QBs in Focus: Andy Dalton
Though we certainly miss football during the offseason, it’s always a good time to take a step back and analyze our plethora of data.
We’re often so busy grading and collecting data during the season that we’re unable to put a lot of the information to good use. With that said, we’ve decided to declare June as “QB Month” as we break down NFL quarterbacks every which way.
We’re going to examine quarterbacks from a number of situations before looking at each of them individually. The grades and numbers should reveal each quarterback’s strengths and weaknesses from the 2013 season.
As we go through this series, it’s important to understand the relationship between QB Rating (NFL’s version) and PFF Grade.

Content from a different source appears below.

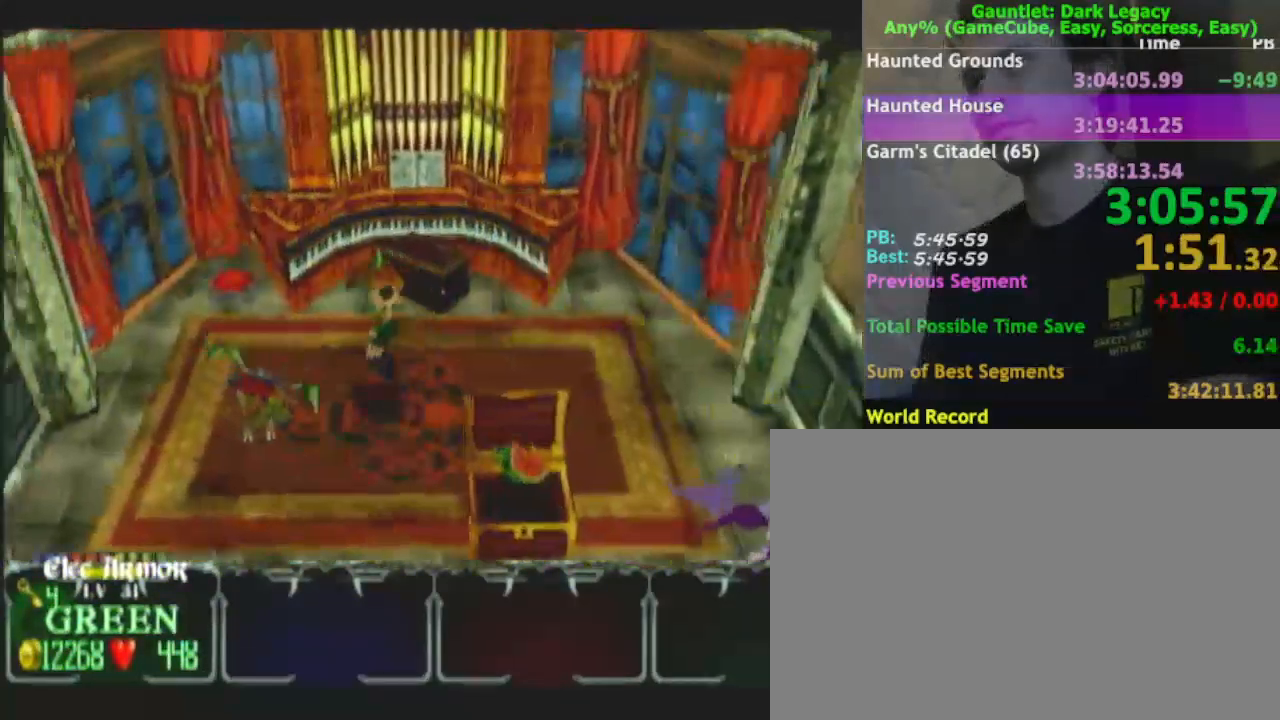
{"buttons": [], "left_stick": "up-left", "right_stick": "center", "events": []}
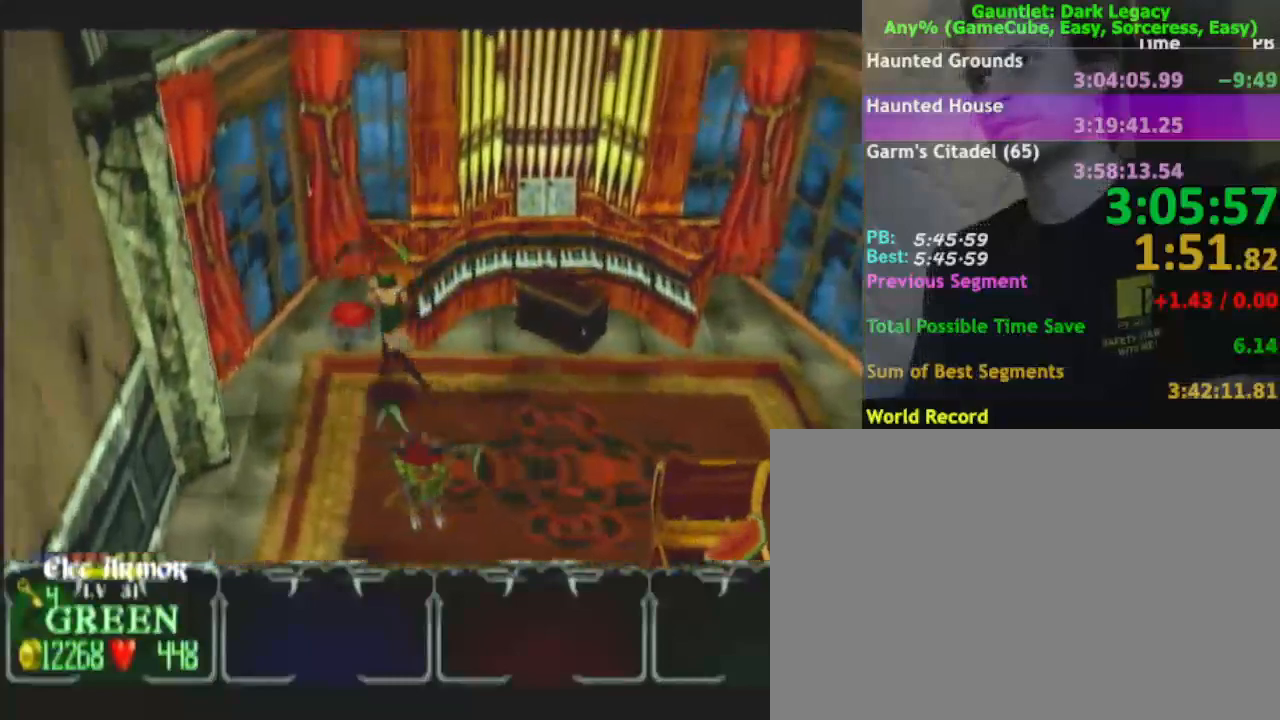
{"buttons": [], "left_stick": "up", "right_stick": "center", "events": [[133, "left_stick", "up"]]}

While QB Rating is obviously supposed to be a QB statistic, it’s actually a better gauge of what the entire offense did in a given situation. This is the type of information that is actually extremely valuable to our NFL team customers as their game planning efforts must go towards stopping an entire passing offense, not just the quarterback.
If the quarterback throws an easy dump off pass to the RB who then weaves through the defense for the touchdown, it’s certainly not a great indicator of quarterbacking skill as it is the running back and defense accounting for the majority of the work on the play. Of course the QB Rating will look quite shiny in that situation.
On the other hand, PFF Grade is a good indicator of how well the quarterback actually performed in a given situation. Whether they throw an accurate pass that was dropped, or perhaps an inaccurate one that should have been intercepted and the defense dropped, the PFF grade will account for those situations with a positive and a negative grade respectively while QB Rating will simply reflect the 0-for-1 passing.
It’s important to distinguish between QB Rating and PFF grade, though there’s a good chance they’ll match up in most situations.
After taking a look at the entire league in various situations, it’s time to break down each quarterback individually.
All categories with a * are normalized so that the league average is 0.0.
• Above average on passes in 11-to-20-yard range (+6.2) and passes in the 21-to-30-yard range (+3.1).
• Graded at +6.4 on passes thrown outside the numbers to the left and +3.9 on passes thrown in between the numbers.
• Graded at +11.7 in a clean pocket.
• Led the league with a +4.7 grade against pressure from a traditional rush.
• Graded at +5.4 on 7-to-8-yard drop-backs and +3.7 on drop-backs of 9 or more yards.
• Fourth-highest grade on drop-backs lasting 2.1 to 2.5 seconds (+11.1).
• Graded at +12.4 on passes to slot wide receivers.
• Tied for league-best +8.5 grade on corner routes. Showed well on posts (+4.3) and go routes (+5.5).
• Graded at -3.1 on 3rd-and-long
• Third-worst grade on drop-backs that broke the pocket (-6.3).
• Graded at -5.6 on passes thrown in the 1-to-10-yard range and -9.8 on passes in the 5-to-10-yard range.
• Third-worst grade against blitz pressure (-9.5).
• Graded at -1.4 on 4-to-6-yard drop-backs.
• Struggled on drop-backs lasting two seconds or less (-6.6) and drop-backs lasting at least 3.6 seconds (-4.2).
• Graded at -1.8 on passes to tight ends, including -2.8 when lined up inline.
• Graded at -0.4 on slants and -1.8 on hitches.
• Threw 15.7% of passes at least 20 yards in the air; seventh-highest in the league.
• Threw 55.2% of passes outside the numbers; fourth-highest in the league.
• Faced pressure only 25.2% of the time; second-lowest in the league.
• 39.8% of drop-backs lasted two seconds or less; second-highest in the league.
• 30.5% of drop-backs were in 4-to-6-yard range; fourth-highest in the league.
• Only 13.0% of drop-backs went at least nine yards; seventh-lowest in the league.
• Only 15.0% of attempts went to running backs; seventh-lowest in the league.
• Threw screens on 12.4% of drop-backs (seventh-highest) including 9.3% to wide receivers (seventh-highest).
• Threw crossing routes 5.1% of the time (third-lowest) and in routes 2.7% of the time (second-lowest).